On Giving Better Advice


Note: This article is a little less coherent than a lot of my other pieces, and still really a draft. I decided to publish knowing I plan on making a lot of changes in the future. I just felt like getting it out and hopefully it will be useful to people.


There's a joke I say sometimes: "I know my advice is good because no one ever takes it." Although it's a joke I realized there's a lot of truth to that statement. When I reflected on why that might be what occurred to me is less so about anything to do with it being my advice and just advice in general. So why are people so bad at giving and receiving advice?

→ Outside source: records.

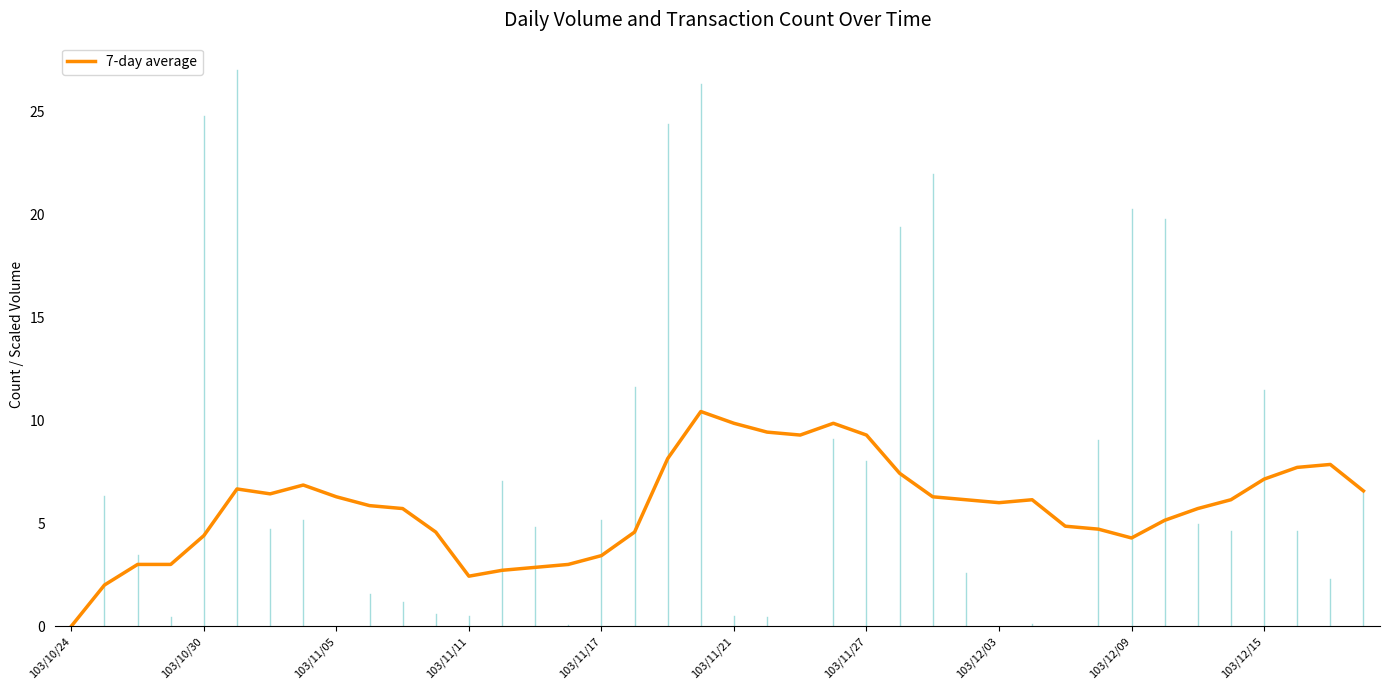

The 7-day average series shows 3.4 at 103/11/17. True or false?

True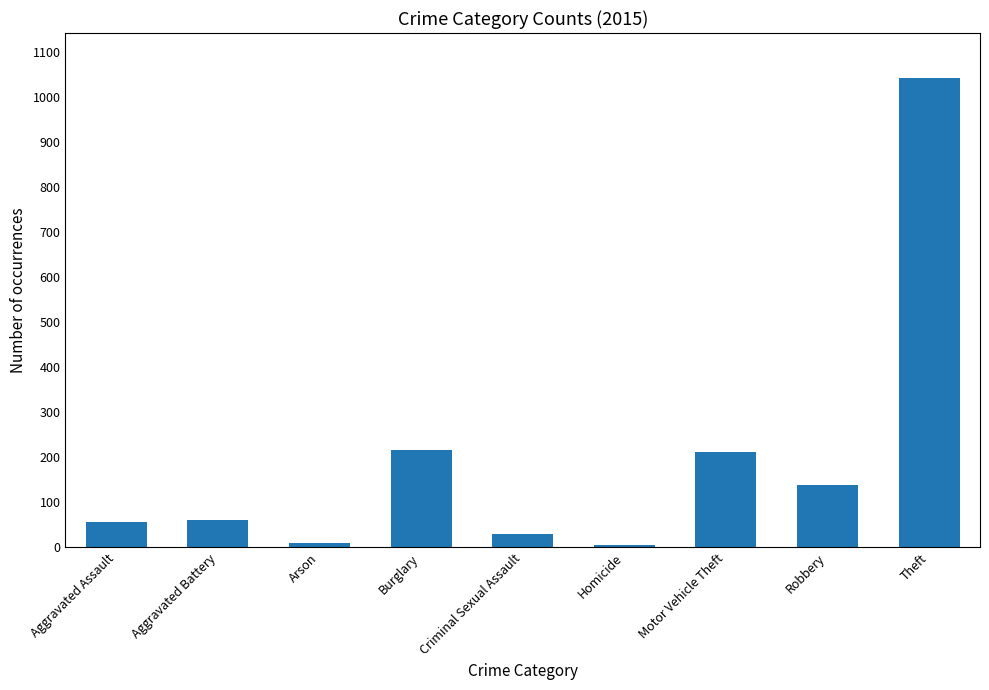

Between Homicide and Burglary, which is larger?

Burglary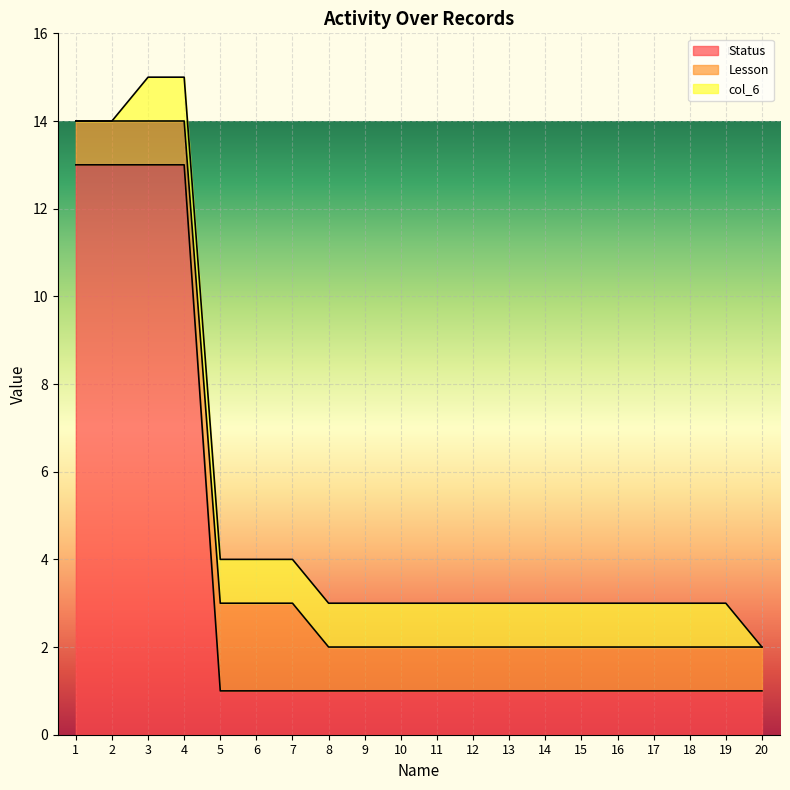

Between 13 and 19, which series saw the biggest shift?

Status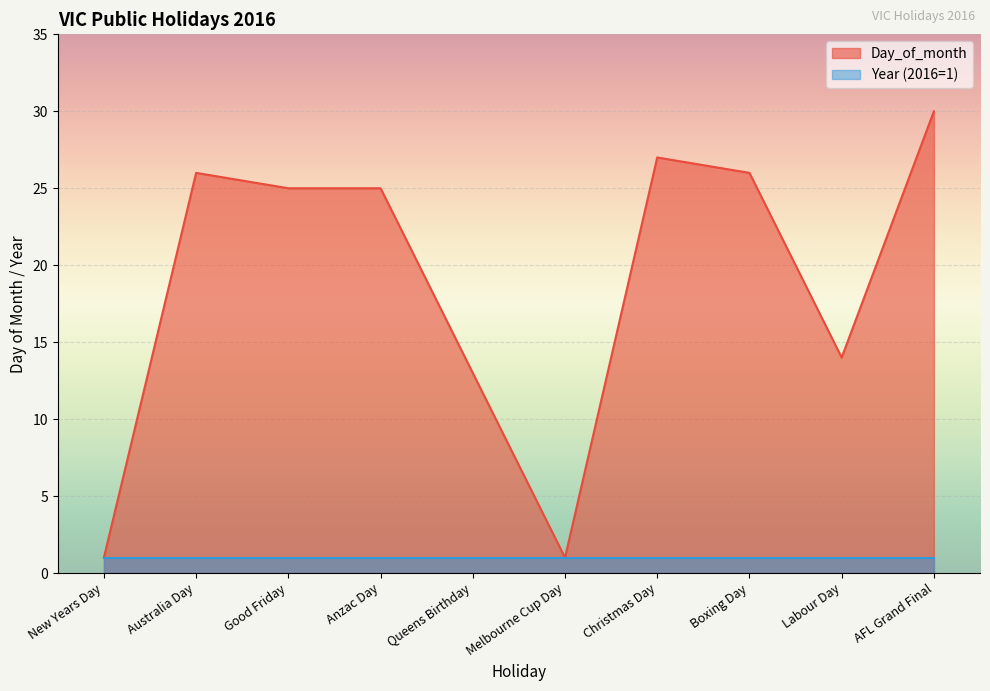

True or false: the data shows 14 at Labour Day.

True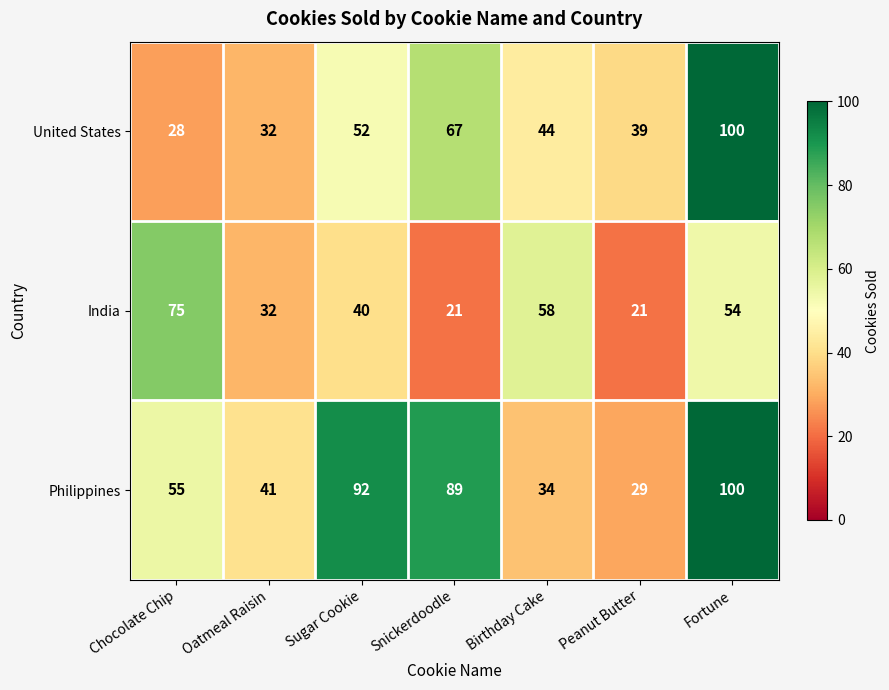

Is the value of United States at Oatmeal Raisin greater than the value of Philippines at Peanut Butter?

Yes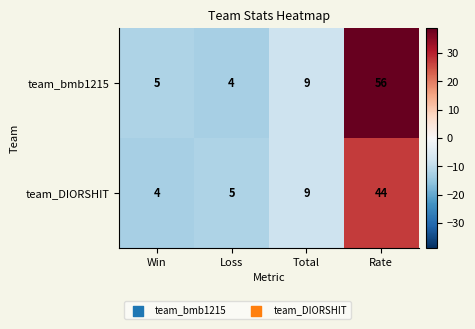

What is the spread (max minus min) of values at Rate?

12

Ignoring delivery/ content... maybe the person might not be asking for advice? they might be looking for empathy or sympathy. They want you to feel/experience/relate to the emotions that they are currently feeling. They want a compatriot in the experience. They want some help getting through the thing... which I understand. This life is hard and homo sapiens weren't built for the stress and mental agility we need to make it through modern life.

Sometimes advice is geared towards having a person make a change in their identity/behavior/personality they might not "take the advice" not because they don't want to take the advice but because a change in those aspects of their life may require many small nuanced changes that won't be directly attending to your advice, even if it is in the spirit of your advice. In my experience, people can change but it's slow-moving. Often it's too slow for normal people to observe because they aren't paying attention to small, long-term changes.

Another situation that frequently occurs: is when a person is trying to decide between a short list of options- it's common for the advice-giver to just tell the "receiver" things that they know already know, restating the problem, and not provide any decisions or tactics for moving forward. Real advice requires a decision or tangible guidance on making a decision in the face of volatility, uncertainty, complexity, and ambiguity. There's an assumption that the receiver will figure it out on their own if you just have them look at it differently- but that's not reasonable.

What's interesting about this to me about the "limited options" problems is how often the correct answer is just picking the "harder" option. It's as if people are asking advice to get out of having to do the "hard" thing - hoping someone will permit them to take the easy route.

Similarly, if your advice isn't counter-intuitive it might not be advice. "Counter-intuitive" in this sense is not meant as a colloquialism. If the person has thought of the thing that you are providing as advice before with a similar context... it's not advice. Your statement needs to be somewhat novel to the person to provide value. But of course, there's a paradox here - If a piece of advice truly is counter-intuitive, novel, etc it's probable that they won't be open to it.

Another concept about giving good advice is the difference between "strategic" and "tactical". Often people need is tactical advice but they are too novice or lack the personality traits to utilize it... so strategic advice is offered but strategic advice ends up being too contrived to create any tangible benefits. This is the concept of "theory vs practice."